Skipjack Joe - 7-20-2011 at 04:11 PM

Upwelling always brings low oxygen water with rich nutrients to the surface. Usually that's a boon to marine life (as anyone can see at Asuncion) but under certain conditions it triggers blooms of dinoflagellates which further depletes the oxygen and makes it tough for the other critters.

Can't find the specifics of how things go bad. There must be some oxygen threshold that triggers the entire thing.

BajaBlanca - 7-20-2011 at 08:32 PM

dead fish on the beach here but not many .. one dead seal too
according to our guests who went walking on the beach this pm.

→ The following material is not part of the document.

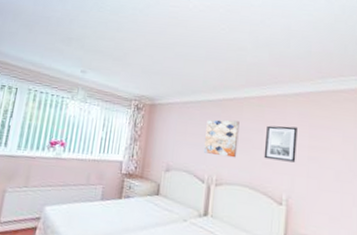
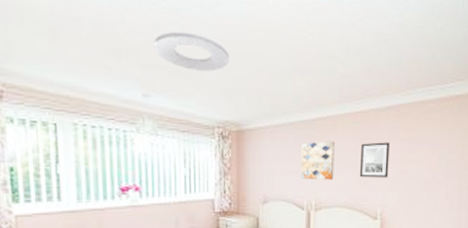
ceiling light: none [95,26,153,56] -> present [154,31,230,72]

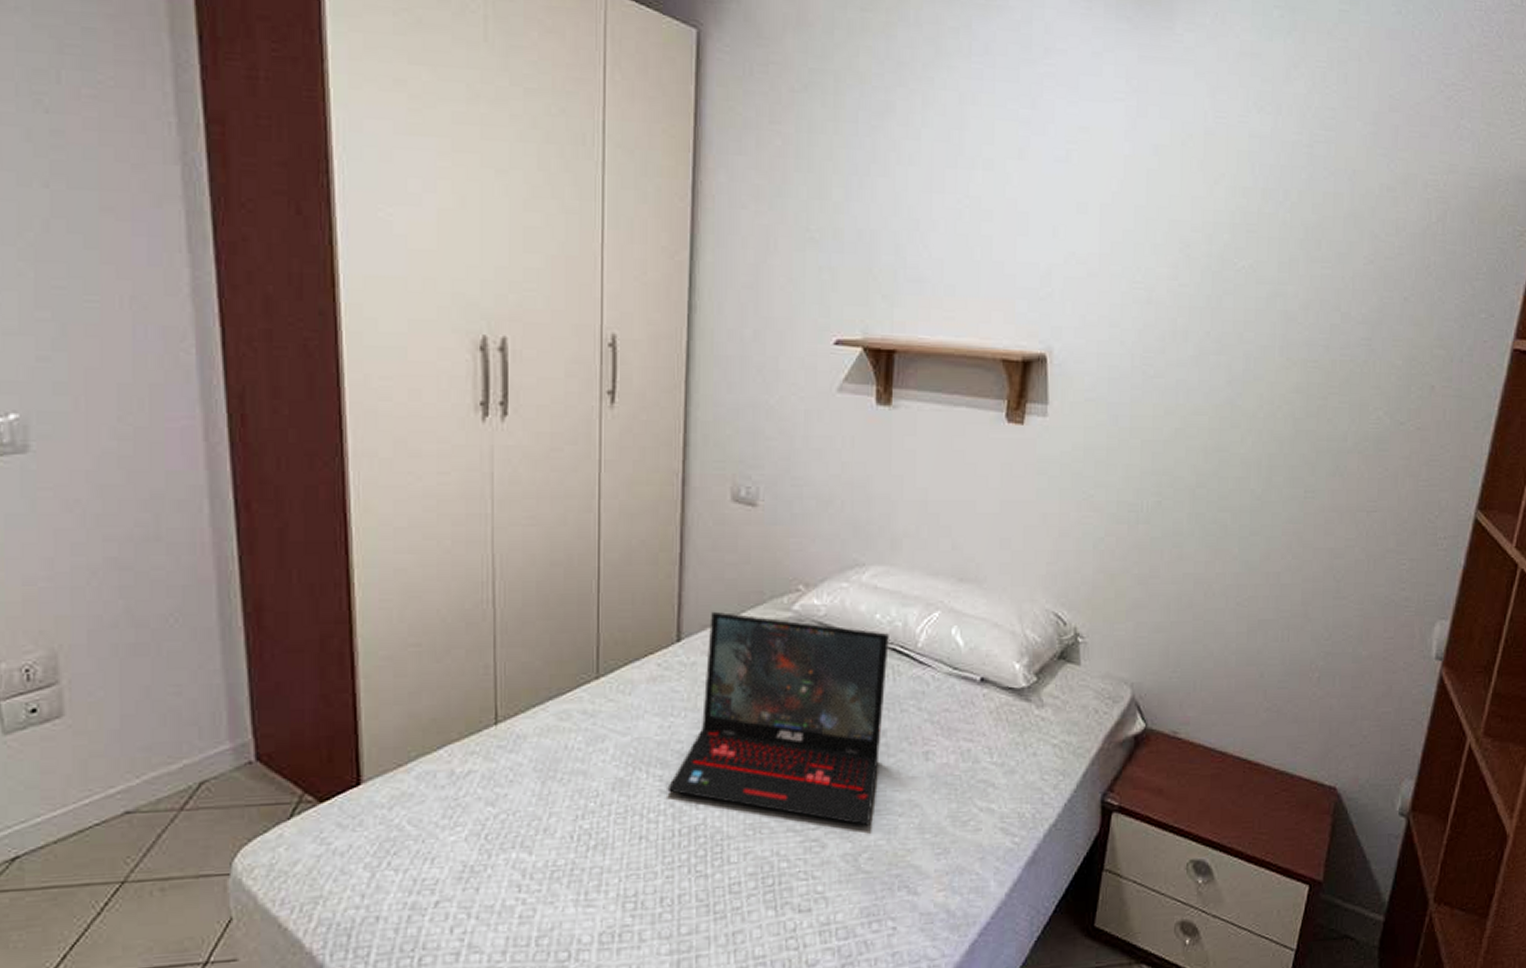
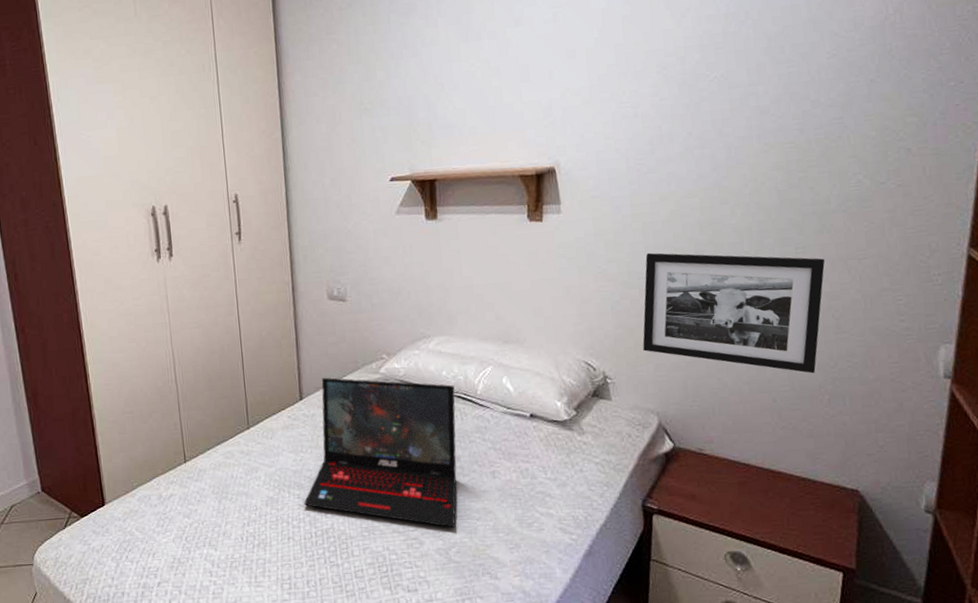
picture frame: none [1124,479,1334,646] -> present [643,252,825,374]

EdZeranski - 7-21-2011 at 10:16 PM

Call Art Bell...!~8^o

EdZ

shari - 7-22-2011 at 09:50 AM

hmmm...yesterday the ocean in san roque looked red and was very murky. Diving was called off today because of poor visibility (Juan is back on the rockpile!!)....so looks like Igor was correct and the cold water upwelling phenomenon caused some sort of algae bloom...but I dont think it's a red tide per se because no surface fish are dying. I did see a dead baby spotted seal on the beach yesterday but most likely unrelated...perhaps caught in a net....but holy mother of god the water is cold!!!